De salientar um ponto de que não gostei e que me parece ser bastante recorrente num certo círculo de autores portugueses: o pedantismo de despejar referências artísticas, musicais e literárias umas atrás das outras, a cada página uma nova exibição da sua formação cultural. É desnecessário e diria até pouco credível escrever-se sobre pessoas comuns que vivem em águas-furtadas com grande simplicidade, mas estão sempre prontas a citar os "grandes".
(...) como as ruazinhas, as pontes, os canais, do filme de Luchino Visconti, como o mosteiro e o vale profundo do filme de Michael Powell e Emeric Pressburger). Uma rapariga casada que vinha a Londres uma vez por semana, ver um filme ou uma peça de teatro, e trocar um livro na biblioteca, livros de Dorothy Whipple, Richmal Crompton, D.E. Stevenson, Winifred Watson. E Francis Burnett.
Não me parece também que o retrato psicológico da personagem principal, esta Karen prestes a completar 25 anos, faça sentido perante estas referências. Uma jovem de 24 anos que vive sozinha em Londres, bebe vinho e ouve música antiga, pinta a óleo e visita galerias e faz caminhadas na natureza e vai ao teatro. Acho que é uma idealização de pessoas de outro tempo, sem raízes na realidade atual.
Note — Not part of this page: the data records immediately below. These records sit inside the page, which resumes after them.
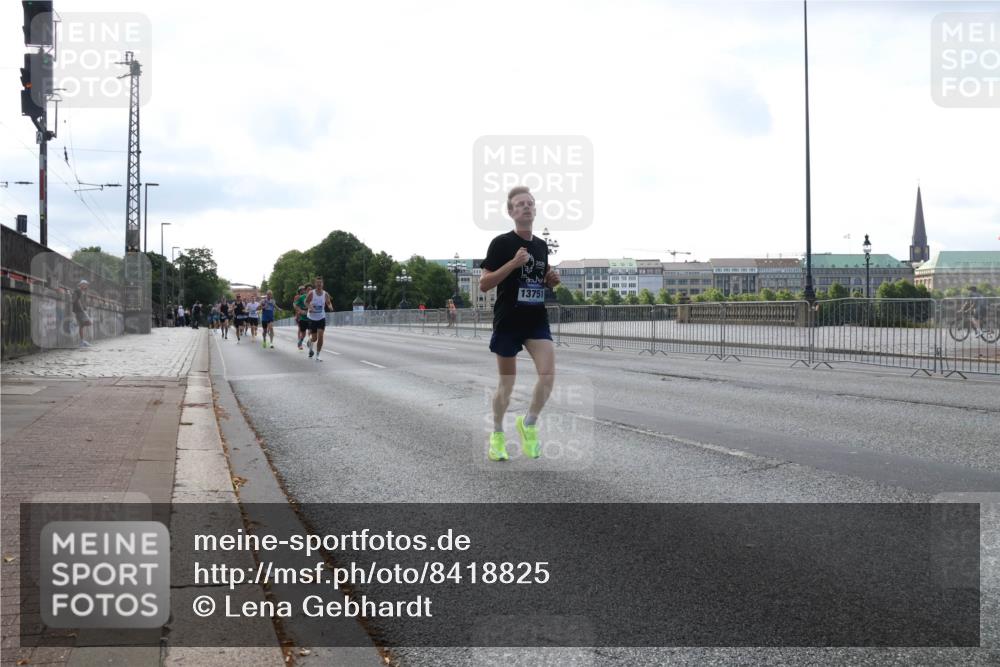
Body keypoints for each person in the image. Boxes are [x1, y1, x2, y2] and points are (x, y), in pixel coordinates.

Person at [478, 185, 560, 461]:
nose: (526, 207)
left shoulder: (540, 246)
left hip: (536, 318)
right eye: (520, 204)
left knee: (548, 375)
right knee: (507, 385)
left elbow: (538, 276)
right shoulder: (501, 244)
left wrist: (550, 279)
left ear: (535, 210)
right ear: (511, 211)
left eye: (530, 203)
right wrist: (512, 264)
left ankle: (528, 424)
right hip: (509, 320)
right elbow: (484, 284)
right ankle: (497, 435)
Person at [305, 276, 334, 361]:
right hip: (312, 318)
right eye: (317, 283)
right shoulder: (311, 293)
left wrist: (330, 307)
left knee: (321, 336)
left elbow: (328, 303)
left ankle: (318, 355)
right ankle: (310, 341)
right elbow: (306, 302)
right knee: (314, 338)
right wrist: (309, 307)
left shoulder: (325, 294)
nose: (319, 284)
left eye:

Sinopse: Le Notti Bianche passava‑se numa ponte: Maria Schell esperava o amante que partira há um ano, Marcello Mastroianni apaixonava‑se por ela, e havia música, não sei de onde vinha a música, talvez de um bar ou de uma esplanada próxima; lembro‑me de um barco no canal, e dos sinos a tocarem, e do momento em que começava a nevar, e da rapariga a deixar cair o casaco que tinha sobre os ombros e a correr para os braços de um dos homens. Black Narcissus: Deborah Kerr vestida de freira, e o inesperado dos seus cabelos ruivos quando recordava, porque aquele lugar fazia recordar coisas; Kathleen Byron a tocar o sino do mosteiro na beira do precipício e a pintar os lábios na sua cela, a voltar de madrugada com um vestido vermelho e o cabelo molhado; e depois a luta final entre a jovem com o hábito branco e a jovem com o vestido vermelho, as nuvens lá em baixo, o mosteiro erguia‑se acima das nuvens.
Em tempos pensava que todas as histórias eram uma só, a luta entre o anjo bom e o anjo caído, e sempre à beira de um abismo.